Supreme Court Justice Elena Kagan called on her colleagues to exercise caution when issuing emergency orders in legal challenges without explaining their reasoning, a day after she sharply criticized the use of the shadow docket in a dissent.
One “should be hesitant about” making decisions that disrupt lower courts without the benefit of legal briefing, oral argument, and consultation with each other, “unless we really have to,” Kagan told judges and lawyers at the US Court of Appeals for the Ninth Circuit’s judicial conference in Monterey, California, on Thursday.
She noted that the justices “don’t usually meet about shadow docket matters and discuss them in the way we do with merits cases.” And when the justices block, or green light, policies without explaining themselves, it puts lower courts in a difficult position, she said.
“As we have done more and more on this emergency docket, there becomes a real responsibility that I think we didn’t recognize when we first started down this road to explain things better,” Kagan said.
Kagan made her remarks shortly after the close last month of the Supreme Court’s term, which saw rulings narrowing the authority of trial court judges to block policies nationwide, backing a state ban on gender-affirming care for transgender minors, and upholding federal regulations on build-at-home “ghost gun” kits.
The justices have continued to issue emergency orders that have allowed the Trump administration to implement its policies. The administration has filed 20 emergency requests with the court since taking office in January.
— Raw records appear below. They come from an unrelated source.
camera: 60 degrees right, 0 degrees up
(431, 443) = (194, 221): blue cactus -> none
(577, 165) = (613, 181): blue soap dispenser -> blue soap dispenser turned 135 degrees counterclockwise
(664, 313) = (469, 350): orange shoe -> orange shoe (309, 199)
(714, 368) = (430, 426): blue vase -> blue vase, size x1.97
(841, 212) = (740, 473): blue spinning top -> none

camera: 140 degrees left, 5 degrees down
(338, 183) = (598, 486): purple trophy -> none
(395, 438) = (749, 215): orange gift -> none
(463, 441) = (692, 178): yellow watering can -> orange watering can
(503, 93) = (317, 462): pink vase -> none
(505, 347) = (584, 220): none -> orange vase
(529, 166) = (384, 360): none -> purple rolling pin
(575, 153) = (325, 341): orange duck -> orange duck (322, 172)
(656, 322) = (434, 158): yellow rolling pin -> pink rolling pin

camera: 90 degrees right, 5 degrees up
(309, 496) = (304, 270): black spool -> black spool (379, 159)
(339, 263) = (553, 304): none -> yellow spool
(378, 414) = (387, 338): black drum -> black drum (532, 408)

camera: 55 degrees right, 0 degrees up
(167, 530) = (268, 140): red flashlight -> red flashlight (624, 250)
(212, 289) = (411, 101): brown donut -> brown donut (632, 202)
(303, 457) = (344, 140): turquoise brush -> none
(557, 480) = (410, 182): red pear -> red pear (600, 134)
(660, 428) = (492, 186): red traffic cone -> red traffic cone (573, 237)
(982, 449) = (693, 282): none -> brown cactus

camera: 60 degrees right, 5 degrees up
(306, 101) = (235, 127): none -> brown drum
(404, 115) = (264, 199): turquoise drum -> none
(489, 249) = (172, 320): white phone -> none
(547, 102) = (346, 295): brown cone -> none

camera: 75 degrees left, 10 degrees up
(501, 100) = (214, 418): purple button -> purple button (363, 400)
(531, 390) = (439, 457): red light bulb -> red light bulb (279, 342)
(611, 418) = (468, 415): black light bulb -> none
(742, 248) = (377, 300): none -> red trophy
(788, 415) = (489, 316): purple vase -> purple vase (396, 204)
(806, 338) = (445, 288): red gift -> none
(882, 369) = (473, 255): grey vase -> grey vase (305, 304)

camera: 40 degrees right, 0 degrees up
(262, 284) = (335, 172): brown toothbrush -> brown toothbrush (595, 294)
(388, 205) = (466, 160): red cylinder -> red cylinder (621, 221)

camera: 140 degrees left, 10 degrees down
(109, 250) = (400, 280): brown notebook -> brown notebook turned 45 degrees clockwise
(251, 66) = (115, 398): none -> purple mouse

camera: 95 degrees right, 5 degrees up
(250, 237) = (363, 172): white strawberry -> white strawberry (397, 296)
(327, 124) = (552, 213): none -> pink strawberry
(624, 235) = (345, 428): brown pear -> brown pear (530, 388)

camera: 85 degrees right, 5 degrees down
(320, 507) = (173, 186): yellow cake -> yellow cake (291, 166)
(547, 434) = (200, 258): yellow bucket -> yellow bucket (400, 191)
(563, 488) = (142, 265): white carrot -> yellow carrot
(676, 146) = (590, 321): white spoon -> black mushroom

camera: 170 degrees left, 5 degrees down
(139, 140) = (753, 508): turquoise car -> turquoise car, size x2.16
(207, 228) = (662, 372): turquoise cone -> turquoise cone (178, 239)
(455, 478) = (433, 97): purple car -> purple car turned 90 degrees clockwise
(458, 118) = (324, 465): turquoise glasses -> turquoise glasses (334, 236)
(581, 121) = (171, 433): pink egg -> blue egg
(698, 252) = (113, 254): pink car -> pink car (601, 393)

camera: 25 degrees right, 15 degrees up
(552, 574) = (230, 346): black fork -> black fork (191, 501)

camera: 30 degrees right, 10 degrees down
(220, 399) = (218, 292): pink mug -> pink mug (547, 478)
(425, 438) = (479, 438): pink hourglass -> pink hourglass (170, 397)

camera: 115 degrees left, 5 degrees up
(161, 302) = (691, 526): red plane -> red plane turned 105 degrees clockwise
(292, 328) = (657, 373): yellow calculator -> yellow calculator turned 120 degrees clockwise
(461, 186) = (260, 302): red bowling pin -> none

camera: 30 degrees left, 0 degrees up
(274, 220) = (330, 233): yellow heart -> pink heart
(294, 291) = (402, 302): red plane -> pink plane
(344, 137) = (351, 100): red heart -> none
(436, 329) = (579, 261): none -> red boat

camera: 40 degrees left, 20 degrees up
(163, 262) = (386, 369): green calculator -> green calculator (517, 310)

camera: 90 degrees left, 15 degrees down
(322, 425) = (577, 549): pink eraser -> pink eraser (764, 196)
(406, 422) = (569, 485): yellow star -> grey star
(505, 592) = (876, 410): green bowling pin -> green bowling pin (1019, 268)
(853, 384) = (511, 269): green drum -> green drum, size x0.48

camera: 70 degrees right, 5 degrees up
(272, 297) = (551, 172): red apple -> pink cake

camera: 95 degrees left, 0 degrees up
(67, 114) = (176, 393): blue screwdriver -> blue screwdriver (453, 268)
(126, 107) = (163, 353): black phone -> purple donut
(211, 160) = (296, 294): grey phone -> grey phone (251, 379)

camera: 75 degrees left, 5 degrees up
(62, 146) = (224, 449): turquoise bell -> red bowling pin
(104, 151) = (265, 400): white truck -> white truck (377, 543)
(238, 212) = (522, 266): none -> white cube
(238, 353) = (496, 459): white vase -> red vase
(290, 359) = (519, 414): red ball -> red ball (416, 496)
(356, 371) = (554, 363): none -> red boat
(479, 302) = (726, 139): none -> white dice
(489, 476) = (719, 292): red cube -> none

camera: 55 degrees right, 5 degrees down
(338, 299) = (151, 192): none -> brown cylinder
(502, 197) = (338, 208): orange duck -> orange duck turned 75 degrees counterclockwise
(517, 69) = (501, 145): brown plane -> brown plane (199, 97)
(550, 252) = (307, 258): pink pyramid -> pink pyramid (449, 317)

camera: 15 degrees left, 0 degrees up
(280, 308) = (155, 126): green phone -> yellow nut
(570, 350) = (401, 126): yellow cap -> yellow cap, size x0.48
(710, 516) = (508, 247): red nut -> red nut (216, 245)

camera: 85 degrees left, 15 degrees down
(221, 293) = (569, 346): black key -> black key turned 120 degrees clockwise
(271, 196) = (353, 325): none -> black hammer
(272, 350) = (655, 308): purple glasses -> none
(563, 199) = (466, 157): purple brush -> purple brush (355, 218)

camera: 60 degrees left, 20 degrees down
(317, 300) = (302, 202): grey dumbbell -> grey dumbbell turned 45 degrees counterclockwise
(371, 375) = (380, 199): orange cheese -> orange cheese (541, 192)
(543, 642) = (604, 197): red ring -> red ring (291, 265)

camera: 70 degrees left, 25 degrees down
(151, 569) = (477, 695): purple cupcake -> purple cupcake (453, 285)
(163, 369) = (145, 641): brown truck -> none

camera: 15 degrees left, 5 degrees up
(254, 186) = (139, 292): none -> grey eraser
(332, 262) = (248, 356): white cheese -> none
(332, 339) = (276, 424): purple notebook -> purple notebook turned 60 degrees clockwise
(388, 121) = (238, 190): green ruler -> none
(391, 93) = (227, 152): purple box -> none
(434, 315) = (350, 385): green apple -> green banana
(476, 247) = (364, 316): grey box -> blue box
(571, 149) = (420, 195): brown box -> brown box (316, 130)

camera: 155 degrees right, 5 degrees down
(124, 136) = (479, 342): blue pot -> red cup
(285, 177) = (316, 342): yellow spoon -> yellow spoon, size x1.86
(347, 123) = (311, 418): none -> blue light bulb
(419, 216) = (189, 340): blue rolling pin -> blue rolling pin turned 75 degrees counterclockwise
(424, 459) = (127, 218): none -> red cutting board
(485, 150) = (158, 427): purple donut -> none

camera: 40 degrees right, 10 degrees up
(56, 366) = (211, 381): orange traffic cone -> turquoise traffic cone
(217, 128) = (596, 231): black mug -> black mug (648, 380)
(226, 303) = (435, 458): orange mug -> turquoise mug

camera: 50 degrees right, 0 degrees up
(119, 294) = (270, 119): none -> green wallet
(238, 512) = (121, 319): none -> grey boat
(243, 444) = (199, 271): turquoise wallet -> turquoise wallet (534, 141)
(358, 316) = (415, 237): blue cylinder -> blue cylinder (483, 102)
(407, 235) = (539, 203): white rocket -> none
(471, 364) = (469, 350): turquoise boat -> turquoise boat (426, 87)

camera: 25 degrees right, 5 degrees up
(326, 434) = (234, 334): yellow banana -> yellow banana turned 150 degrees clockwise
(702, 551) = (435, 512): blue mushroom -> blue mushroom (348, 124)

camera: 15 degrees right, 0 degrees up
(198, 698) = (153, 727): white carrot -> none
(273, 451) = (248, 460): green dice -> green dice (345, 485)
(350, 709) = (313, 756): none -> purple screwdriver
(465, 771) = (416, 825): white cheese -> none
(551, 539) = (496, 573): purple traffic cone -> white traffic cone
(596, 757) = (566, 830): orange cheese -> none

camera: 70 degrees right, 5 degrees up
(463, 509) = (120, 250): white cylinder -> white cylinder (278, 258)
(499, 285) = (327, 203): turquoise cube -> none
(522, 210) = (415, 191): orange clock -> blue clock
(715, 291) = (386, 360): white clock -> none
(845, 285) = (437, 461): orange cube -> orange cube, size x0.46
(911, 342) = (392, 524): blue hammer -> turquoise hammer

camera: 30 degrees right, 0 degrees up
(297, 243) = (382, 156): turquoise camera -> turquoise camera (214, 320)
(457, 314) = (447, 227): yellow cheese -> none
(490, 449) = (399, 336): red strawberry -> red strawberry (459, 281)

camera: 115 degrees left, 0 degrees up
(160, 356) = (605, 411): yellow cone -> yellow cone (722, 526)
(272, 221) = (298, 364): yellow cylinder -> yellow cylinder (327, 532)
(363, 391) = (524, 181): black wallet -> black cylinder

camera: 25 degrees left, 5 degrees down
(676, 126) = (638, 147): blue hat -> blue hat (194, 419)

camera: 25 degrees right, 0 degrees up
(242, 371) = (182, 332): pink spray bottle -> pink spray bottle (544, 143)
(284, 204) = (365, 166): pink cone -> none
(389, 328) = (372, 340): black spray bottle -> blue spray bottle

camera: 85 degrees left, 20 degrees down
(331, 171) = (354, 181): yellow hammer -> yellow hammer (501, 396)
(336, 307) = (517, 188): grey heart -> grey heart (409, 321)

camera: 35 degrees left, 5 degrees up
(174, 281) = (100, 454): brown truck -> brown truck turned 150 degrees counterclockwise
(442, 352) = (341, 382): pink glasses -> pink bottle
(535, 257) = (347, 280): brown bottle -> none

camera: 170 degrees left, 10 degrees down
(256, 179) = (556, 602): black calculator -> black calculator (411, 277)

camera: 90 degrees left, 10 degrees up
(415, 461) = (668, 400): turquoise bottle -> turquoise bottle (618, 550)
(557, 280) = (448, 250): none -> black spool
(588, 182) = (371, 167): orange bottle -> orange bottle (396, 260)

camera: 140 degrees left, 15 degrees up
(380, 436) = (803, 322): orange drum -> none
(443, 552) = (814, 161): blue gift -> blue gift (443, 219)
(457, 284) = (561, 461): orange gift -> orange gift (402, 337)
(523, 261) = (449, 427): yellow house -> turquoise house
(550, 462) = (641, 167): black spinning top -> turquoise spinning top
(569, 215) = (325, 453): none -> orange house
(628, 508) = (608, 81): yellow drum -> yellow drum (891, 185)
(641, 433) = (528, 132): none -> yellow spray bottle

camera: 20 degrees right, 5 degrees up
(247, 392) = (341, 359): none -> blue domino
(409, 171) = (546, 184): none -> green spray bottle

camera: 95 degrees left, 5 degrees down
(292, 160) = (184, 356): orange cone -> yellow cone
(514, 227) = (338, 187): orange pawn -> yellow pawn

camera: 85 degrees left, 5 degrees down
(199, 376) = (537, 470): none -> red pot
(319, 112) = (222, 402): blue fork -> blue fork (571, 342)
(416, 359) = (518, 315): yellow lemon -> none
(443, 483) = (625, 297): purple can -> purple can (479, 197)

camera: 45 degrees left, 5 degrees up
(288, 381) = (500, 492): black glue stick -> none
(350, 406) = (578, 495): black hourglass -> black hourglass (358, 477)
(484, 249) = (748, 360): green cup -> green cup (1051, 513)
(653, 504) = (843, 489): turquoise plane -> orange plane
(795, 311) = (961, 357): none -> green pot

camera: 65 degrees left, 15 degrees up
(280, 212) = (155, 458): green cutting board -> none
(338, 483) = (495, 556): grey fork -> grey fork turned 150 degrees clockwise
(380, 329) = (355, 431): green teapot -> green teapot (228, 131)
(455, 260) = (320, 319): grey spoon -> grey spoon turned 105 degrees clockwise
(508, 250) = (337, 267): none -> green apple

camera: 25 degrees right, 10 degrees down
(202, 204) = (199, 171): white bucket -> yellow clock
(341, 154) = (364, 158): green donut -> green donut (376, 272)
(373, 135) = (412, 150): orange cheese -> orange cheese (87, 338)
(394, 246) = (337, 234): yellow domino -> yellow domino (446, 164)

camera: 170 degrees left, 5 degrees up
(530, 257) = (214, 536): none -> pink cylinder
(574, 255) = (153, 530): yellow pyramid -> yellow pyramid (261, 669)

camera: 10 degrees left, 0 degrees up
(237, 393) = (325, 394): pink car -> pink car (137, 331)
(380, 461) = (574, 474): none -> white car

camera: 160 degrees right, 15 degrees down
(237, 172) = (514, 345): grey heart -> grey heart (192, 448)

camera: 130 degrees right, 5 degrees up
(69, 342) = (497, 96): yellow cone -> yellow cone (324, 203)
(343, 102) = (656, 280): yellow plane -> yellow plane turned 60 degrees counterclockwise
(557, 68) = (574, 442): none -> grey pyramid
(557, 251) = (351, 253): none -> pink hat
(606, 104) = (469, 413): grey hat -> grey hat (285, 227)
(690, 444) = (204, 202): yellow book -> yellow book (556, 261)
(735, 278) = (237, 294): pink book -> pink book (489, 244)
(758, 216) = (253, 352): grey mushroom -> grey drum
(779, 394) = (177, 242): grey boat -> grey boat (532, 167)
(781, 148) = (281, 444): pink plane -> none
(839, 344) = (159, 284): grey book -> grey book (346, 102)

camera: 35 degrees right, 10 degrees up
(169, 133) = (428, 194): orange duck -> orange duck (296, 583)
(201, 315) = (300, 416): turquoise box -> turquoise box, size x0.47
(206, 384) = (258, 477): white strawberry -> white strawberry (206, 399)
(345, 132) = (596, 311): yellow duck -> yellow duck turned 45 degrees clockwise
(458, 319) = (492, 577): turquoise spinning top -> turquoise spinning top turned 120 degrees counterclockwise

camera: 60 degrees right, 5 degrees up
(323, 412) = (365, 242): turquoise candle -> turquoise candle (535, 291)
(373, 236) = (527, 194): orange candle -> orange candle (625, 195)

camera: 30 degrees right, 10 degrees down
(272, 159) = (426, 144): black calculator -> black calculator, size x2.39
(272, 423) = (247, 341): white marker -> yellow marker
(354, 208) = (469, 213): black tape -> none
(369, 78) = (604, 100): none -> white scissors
On Wednesday, Kagan raised concerns about the emergency docket in a dissent from a ruling that allowed President Donald Trump to temporarily remove three Democratic members of the Consumer Product Safety Commission. She accused the court’s conservatives of once again using the court’s emergency docket “to destroy the independence of an independent agency, as established by Congress.”
Kagan previously raised concerns during last year’s Ninth Circuit conference about the high volume of emergency petitions the Supreme Court receives.
“Our summers used to actually be summers,” she said in July 2024. She said the justices have “gotten into a pattern where we’re doing too many of them.”
Democrats proposed legislation last year to bring more transparency to the shadow docket by requiring the justices to provide reasoning for their rulings on emergency requests, but the bill failed to gain traction in the Senate.
Justices Brett Kavanaugh and Clarence Thomas have raised concerns about the growing emergency docket and how it limits the court’s ability to hear more merits cases. But in continuing to rule on these requests, critics say it invites litigants to keep rushing to the court.
‘Step Beyond’
Kagan also raised concerns about increasing threats to judges’ personal safety, and called on the bench to, in the face of that criticism, “do the law in the best way that they know how.”
She criticized efforts by House Republicans to impeach individual federal judges who ruled against the Trump administration, also recently rebuked by Chief Justice John Roberts.
“Judges are fair game for all kinds of criticism. Strong criticism, pointed criticism. But vilifying judges in that way is a step beyond and ought to be understood as such,” Kagan said.
And she lamented her frequent position on the losing side of the Supreme Court’s 6-3 ideological splits, following a string of divided rulings favoring the Trump administration.
“I don’t enjoy that. I find it frustrating. I find it disappointing. I find it sometimes even maddening,” Kagan said, though she added that she respects her colleagues and believes they operate in good faith.
Her liberal colleagues have expressed stronger feelings of frustration about their position. Justice Sonia Sotomayor said last year there have been days after cases are announced that she “closed my door and cried,” and Justice Ketanji Brown Jackson said earlier this month that the state of US democracy keeps her up at night.